CFM16750 - Taxing loan relationships: share-linked securities: taxing the holder
This guidance applies to periods of account beginning on or after 1 January 2005
Holder of a share-linked security: taxing the derivative
See CFM16605 to CFM16650 for an overview of the taxation of “hybrid” securities. CFM16750 to 16775 explain the detailed rules that apply to the holder of a share-linked security.
Accounting treatment
Where a company holding an asset-linked security accounts separately for the derivative (the “contract for differences”), it must recognise any changes in its fair value at each balance sheet date. Accounting credits and debits may therefore arise in each period of account. See the example at CFM16630a.
Tax treatment
FA96/S94A provides for the derivative to be taxed under
FA02/SCH26. Under the normal operation of FA02/SCH26, the debits
and credits arising from a contract for differences would be
treated as income.

•••••

Exercise.
List every subheading in the tax guidance on share-linked securities, not counting its title and the sentence about periods of account. The lines after this point are separate material with no connection to the tax guidance.

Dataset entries
•••••

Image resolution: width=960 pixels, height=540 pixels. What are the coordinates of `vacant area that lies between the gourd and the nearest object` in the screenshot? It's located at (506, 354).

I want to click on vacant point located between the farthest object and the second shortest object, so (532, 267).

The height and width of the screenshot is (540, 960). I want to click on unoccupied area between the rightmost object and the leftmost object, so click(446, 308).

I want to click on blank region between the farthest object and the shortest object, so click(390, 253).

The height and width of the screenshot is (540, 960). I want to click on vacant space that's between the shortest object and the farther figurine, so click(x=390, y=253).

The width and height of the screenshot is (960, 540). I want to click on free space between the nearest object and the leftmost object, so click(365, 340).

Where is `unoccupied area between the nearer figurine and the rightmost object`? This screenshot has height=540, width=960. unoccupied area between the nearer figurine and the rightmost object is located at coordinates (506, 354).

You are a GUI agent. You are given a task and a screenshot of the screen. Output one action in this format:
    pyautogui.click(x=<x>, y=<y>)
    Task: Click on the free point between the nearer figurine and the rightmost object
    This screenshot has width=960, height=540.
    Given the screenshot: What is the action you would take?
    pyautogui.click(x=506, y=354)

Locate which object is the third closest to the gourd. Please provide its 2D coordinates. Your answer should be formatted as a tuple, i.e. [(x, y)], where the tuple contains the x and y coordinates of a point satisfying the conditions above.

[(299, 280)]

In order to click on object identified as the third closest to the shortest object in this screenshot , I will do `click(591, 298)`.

•••••

Answer to the exercise.
Holder of a share-linked security: taxing the derivative
Accounting treatment
Tax treatment